Command Line (Fast Human Fact-Checking)
Best for: Answering a single question in under 5 seconds. DOI Lookup:
SELECT title FROM works WHERE doi = 'https://doi.org/10.1038/s41586-020-2012-7';
Count by Year:
SELECT count(*) FROM works WHERE publication_year = 2025;
Author ID Check:
SELECT display_name FROM authors WHERE id = 'https://openalex.org/A5023888391';
Latest 5 Papers:
SELECT display_name FROM works ORDER BY publication_date DESC LIMIT 5;
Quick Topic Count:
SELECT count(*) FROM works WHERE primary_topic.field.display_name = 'Medicine';
Find Retractions:
SELECT count(*) FROM works WHERE is_retracted = true;
Simple Join:
SELECT a.display_name FROM authors a JOIN works w ON a.id = w.author_id WHERE w.doi = 'X';
Verify Version:
SELECT max(updated_date) FROM works; (To see how fresh the data is).
Top Cited Today:
SELECT display_name, cited_by_count FROM works WHERE publication_year = 2026 ORDER BY cited_by_count DESC LIMIT 1;
File Size Check:
SELECT count(*) / 1000000.0 as millions_of_rows FROM authors;
Python/AI (Automated Verification & Deep Analysis)

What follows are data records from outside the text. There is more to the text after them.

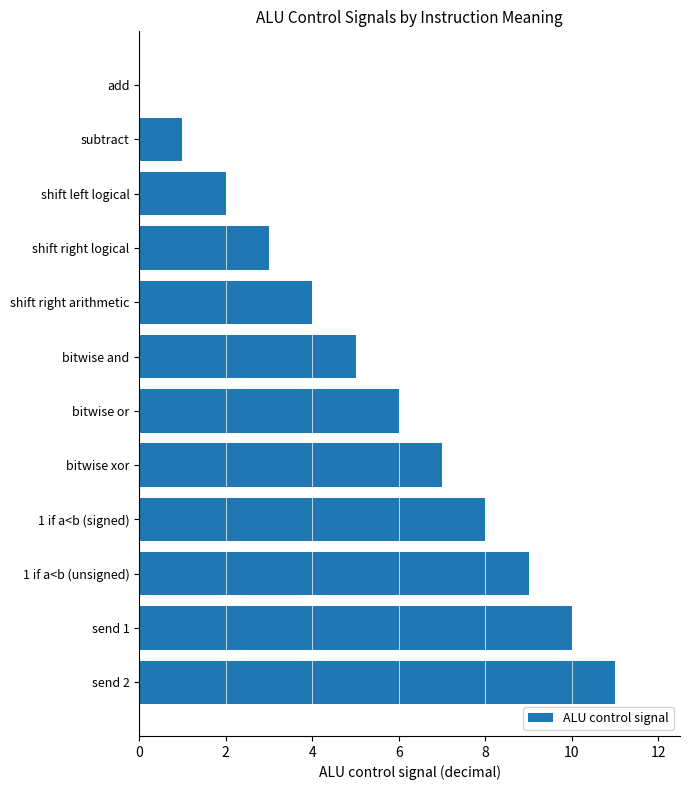

At which label is the value closest to 5?

bitwise and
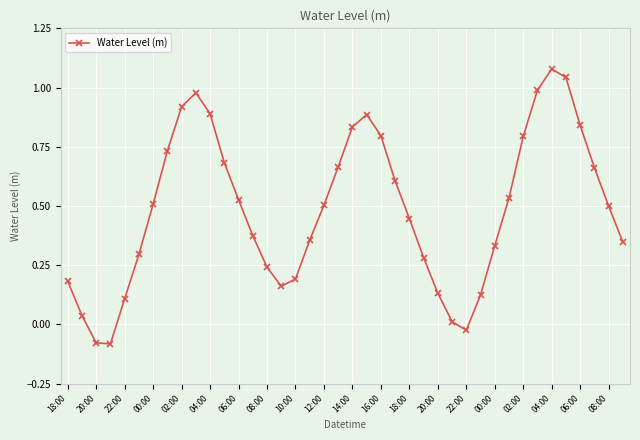

How many values are below zero?

3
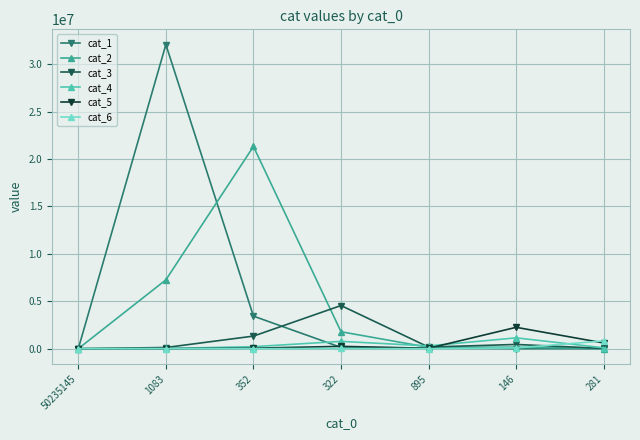

True or false: cat_2 has more than 0 interior local peaks.

True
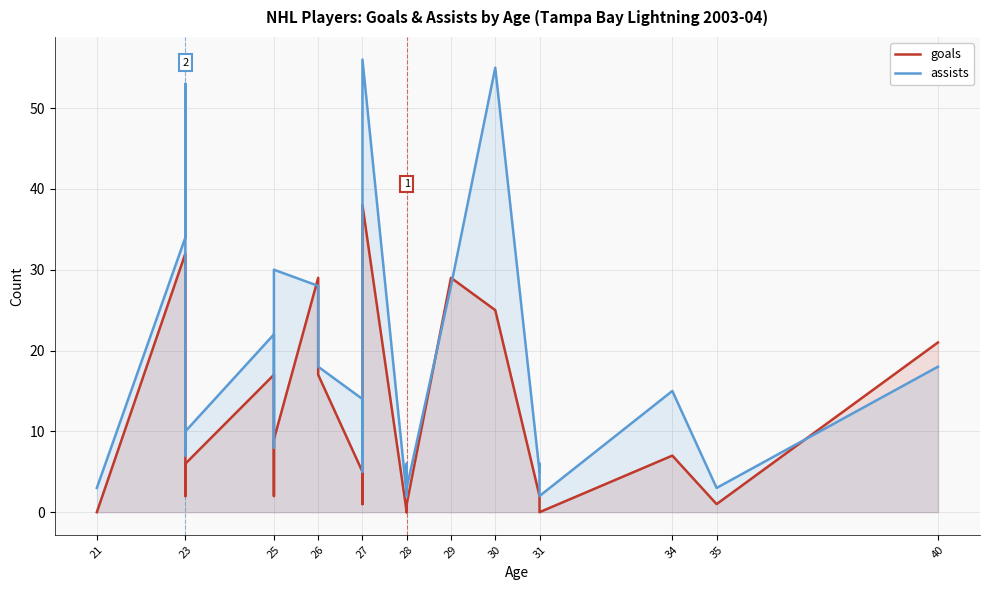

What are all the series names shown in the legend?

goals, assists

Best for: Programmatic cross-referencing and complex data parsing.
- ZIM Citation Verifier: AI takes a DOI from a Wiki ZIM file and queries DuckDB to verify the title and author match.
- Abstract Parser: Python script pulls the abstract_inverted_index, reconstructs the text, and checks if it matches a Wiki summary.
- Batch Retraction Scan: AI checks a list of 1,000 cited DOIs against the is_retracted flag to alert the user of "dead" citations.
- Author Conflict Resolver: AI compares alternate_names in the authors table to see if "J. Smith" and "John Smith" share the same ID.
- Multi-Hop Citation Trace: Find all papers that cited Paper A, then find all papers that cited those (2nd degree citations).
- Keyword Extraction: Use Python to pull 1,000 abstracts in a specific subfield to generate a word cloud or NLP training set.
- Institutional Alignment: Match a list of internal email domains (e.g., @ox.ac.uk) to the ror IDs in the institutions table.
- Automated Anomaly Detection: Flag works where the publication_year is in the future or drastically conflicts with the author's lifespan.
- Link Analysis: AI determines the "centrality" of a specific paper within a network of 2026 sub-topics.
- Data Export for Fine-Tuning: Extract 5,000 high-quality abstracts on "Sustainability" to fine-tune a specialized LLM.